RNS Number : 9799I
Inland ZDP PLC
26 March 2018
 

REPLACEMENT The following amendments have been made to the 'Inland ZDP PLC half-yearly report' announcement released on 26 March 2018 at 16.07 under RNS No 9734I.  The dates of the Management Report and the approval of the interim financial statements have been amended to from 27 March 2018 to 26 March 2018.

 

INLAND ZDP PLC

 

Half-yearly report

for the six months ended 31 December 2017

 

 

The half-yearly report can be accessed via the Inland ZDP PLC pages on the Inland Homes PLC ('Inland') website at http://inlandhomesplc.com/investors/inland-zdp/ or by contacting the Company Secretary on 01494 762450.

 

COMPANY SUMMARY

 

Background

 

Inland ZDP PLC ('INLZ' or the 'Company') was incorporated on 22 November 2012 as a wholly owned subsidiary of Inland.

 

INLZ was formed especially for the issuing of Zero Dividend Preference Shares ('ZDP' Shares). It raised £8,500,000 before expenses on 20 December 2012 by a placing of 8,500,000 ZDP shares, which are listed on the UK Official List and admitted to trading on the London Stock Exchange. Further issues in each subsequent year have increased the number of ZDP Shares in issue to 12,444,200.

 

Pursuant to a loan agreement between INLZ and Inland, INLZ has lent the proceeds received from all the ZDP Share issues to Inland. The loan is non-interest bearing and is repayable three business days before the ZDP share redemption date of 10 April 2019 or, if required by INLZ, at any time prior to that date in order to repay the ZDP Share entitlement. The funds raised form part of the Inland Group's financing arrangements for its property development business.  The Company is considering various methods of refinancing the ZDP Shares when they fall due for redemption.

 

A contribution agreement between INLZ and Inland has also been made whereby Inland undertakes to contribute such funds as would ensure that INLZ will have in aggregate sufficient assets on 10 April 2019 to satisfy the final capital entitlement of the ZDP Shares.

Information provided =>
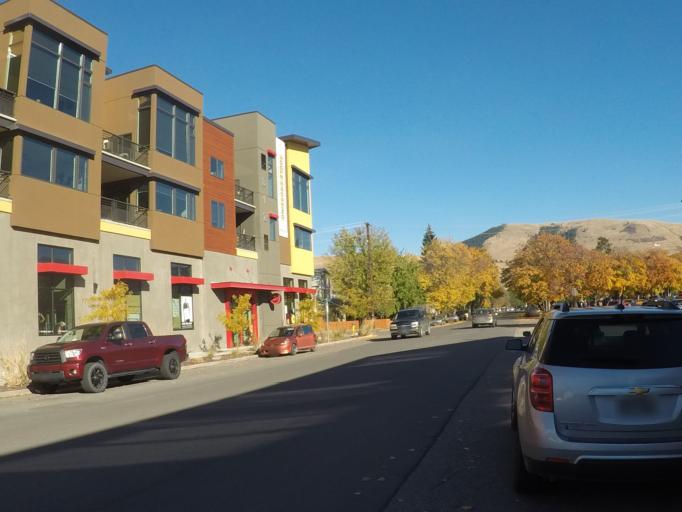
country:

Given exercise A =>
From the Inland ZDP announcement above, copy the part that opens with the words containing "Pursuant to a" and closes with "the ZDP Shares.".
Given exercise B =>
Translate this sentence from the Inland ZDP announcement into Spanish: "The funds raised form part of the Inland Group's financing arrangements for its property development business."

Full answer A =>
Pursuant to a loan agreement between INLZ and Inland, INLZ has lent the proceeds received from all the ZDP Share issues to Inland. The loan is non-interest bearing and is repayable three business days before the ZDP share redemption date of 10 April 2019 or, if required by INLZ, at any time prior to that date in order to repay the ZDP Share entitlement. The funds raised form part of the Inland Group's financing arrangements for its property development business.  The Company is considering various methods of refinancing the ZDP Shares when they fall due for redemption.

 

A contribution agreement between INLZ and Inland has also been made whereby Inland undertakes to contribute such funds as would ensure that INLZ will have in aggregate sufficient assets on 10 April 2019 to satisfy the final capital entitlement of the ZDP Shares.

Full answer B =>
Los fondos recaudados forman parte de los acuerdos de financiación del Grupo Inland para su negocio de promoción inmobiliaria.